Cliff łyknął 110 radów - obędzie się bez trwałych urazów. Wypłukują mu to kroplówką. Jeśli będzie chciał wrócić to nie wiem jak i kogo będzie musiał przekonać by go wypuścili. Ale może próbować. Tylko niech uważa, bo wystawienie się teraz na radiację może być już trwałe...

W następnej turze wchodzimy w zasięg broni. Trzeba ustalić taktykę starcia. Tu już nie będzie ucieczek i przeciągania za bardzo. Jeśli nie podejmiecie innej decyzji Kapitan wyśle anioły szturmem w najbliższy wtorek przy wsparciu niszczycieli. Dowódcy skrzydeł będą mieli swobodę taktyczną ale głównym zadaniem będzie związanie walką pasożytów. Drugie zadanie to eliminacja fregat. Fregaty to cel dla niszczycieli. Lotniskowiec będzie starał się wymieniać spokojnie baty z mniejszym stateczkiem do czasu aż wejdzie w skuteczny zasięg broni fazowej. Na początku będzie oszczędzał rakiety. Zobaczy co wykaże sytuacja. Ale niszczycielom każe odpalić rakiety z ich przedziałów rakietowych.

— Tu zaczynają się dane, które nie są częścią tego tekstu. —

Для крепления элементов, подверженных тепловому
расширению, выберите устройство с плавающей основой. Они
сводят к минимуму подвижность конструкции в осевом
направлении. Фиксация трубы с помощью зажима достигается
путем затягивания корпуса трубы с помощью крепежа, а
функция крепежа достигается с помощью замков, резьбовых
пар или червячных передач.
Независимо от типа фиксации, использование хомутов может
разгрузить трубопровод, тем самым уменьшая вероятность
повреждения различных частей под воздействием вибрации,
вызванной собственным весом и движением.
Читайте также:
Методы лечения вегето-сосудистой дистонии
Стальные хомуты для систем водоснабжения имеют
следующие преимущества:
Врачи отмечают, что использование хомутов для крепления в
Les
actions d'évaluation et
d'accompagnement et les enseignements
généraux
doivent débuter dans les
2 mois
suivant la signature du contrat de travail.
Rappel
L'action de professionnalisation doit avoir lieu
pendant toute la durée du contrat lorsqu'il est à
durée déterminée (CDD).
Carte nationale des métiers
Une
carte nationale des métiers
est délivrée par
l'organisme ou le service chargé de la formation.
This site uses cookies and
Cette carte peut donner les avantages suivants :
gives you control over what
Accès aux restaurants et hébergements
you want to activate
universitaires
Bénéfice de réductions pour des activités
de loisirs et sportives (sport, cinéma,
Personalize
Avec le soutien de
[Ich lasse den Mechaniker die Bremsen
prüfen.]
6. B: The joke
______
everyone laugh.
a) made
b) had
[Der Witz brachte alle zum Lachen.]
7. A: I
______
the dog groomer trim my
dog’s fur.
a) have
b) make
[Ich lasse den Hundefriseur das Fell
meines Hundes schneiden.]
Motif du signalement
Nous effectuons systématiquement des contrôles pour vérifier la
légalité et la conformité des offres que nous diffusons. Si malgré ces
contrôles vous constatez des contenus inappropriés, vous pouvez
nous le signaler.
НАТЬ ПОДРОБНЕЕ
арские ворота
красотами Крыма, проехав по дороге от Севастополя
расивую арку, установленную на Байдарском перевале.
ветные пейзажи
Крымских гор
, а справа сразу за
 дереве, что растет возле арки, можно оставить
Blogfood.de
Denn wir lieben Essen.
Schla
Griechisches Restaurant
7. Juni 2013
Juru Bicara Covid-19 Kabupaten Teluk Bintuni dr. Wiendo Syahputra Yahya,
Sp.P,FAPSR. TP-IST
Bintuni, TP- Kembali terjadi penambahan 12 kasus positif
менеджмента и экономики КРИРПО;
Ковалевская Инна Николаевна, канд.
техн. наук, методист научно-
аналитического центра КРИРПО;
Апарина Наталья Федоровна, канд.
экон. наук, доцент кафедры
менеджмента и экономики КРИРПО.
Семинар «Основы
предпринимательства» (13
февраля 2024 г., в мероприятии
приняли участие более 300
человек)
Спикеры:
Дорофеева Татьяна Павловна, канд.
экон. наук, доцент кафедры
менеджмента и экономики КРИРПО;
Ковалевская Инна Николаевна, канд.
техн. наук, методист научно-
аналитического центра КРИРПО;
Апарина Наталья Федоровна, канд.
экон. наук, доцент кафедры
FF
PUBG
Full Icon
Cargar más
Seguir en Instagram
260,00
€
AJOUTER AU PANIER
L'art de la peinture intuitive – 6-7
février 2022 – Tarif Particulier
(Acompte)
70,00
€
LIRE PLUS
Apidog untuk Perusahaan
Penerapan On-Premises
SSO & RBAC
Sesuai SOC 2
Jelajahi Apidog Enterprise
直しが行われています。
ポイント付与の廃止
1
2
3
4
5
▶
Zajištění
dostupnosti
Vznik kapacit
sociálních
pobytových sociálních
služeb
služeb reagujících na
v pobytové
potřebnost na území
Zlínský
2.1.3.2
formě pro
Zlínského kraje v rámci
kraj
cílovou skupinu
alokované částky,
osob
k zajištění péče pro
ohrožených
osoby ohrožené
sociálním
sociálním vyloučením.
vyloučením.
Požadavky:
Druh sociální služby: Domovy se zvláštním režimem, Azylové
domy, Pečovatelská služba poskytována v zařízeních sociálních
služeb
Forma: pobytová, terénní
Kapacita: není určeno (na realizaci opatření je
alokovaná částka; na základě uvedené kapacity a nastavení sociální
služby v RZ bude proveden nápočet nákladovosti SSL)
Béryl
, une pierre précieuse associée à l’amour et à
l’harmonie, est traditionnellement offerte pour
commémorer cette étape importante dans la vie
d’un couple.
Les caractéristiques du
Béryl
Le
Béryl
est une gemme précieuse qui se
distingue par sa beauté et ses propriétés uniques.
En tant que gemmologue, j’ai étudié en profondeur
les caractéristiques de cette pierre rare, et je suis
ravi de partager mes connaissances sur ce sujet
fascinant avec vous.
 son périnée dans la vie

Chcąc jeszcze raz sprawdzić skuteczność ostrzału tego typu bronią.

Myśliwce nie wiedzą nic o dziwnej odporności tych statków. Nie ma tego w oficjalnej bazie to tylko spekulacje analityków.

Macie czas na uknucie planu ataku. Jeśli się uda to przyspieszę 2-3 tury i przejdziemy do walki w zwarciu (jak tym razem nic się nowego nie pojawi).

Eyre może poczekać pewno turę dłużej ze względu na to, że leci bokiem.
Proszę w deklaracjach uwzględniać ewentualne uniki o ile je planujecie.

Pamiętajcie, że szarża wystawia was bezpośrednio na atak wroga.

Czekam na deklaracje do środy. Mój odpis w czwartek. Chyba, że uwiniecie się do wtorku, to może ja również wyrobiłbym się we wtorek.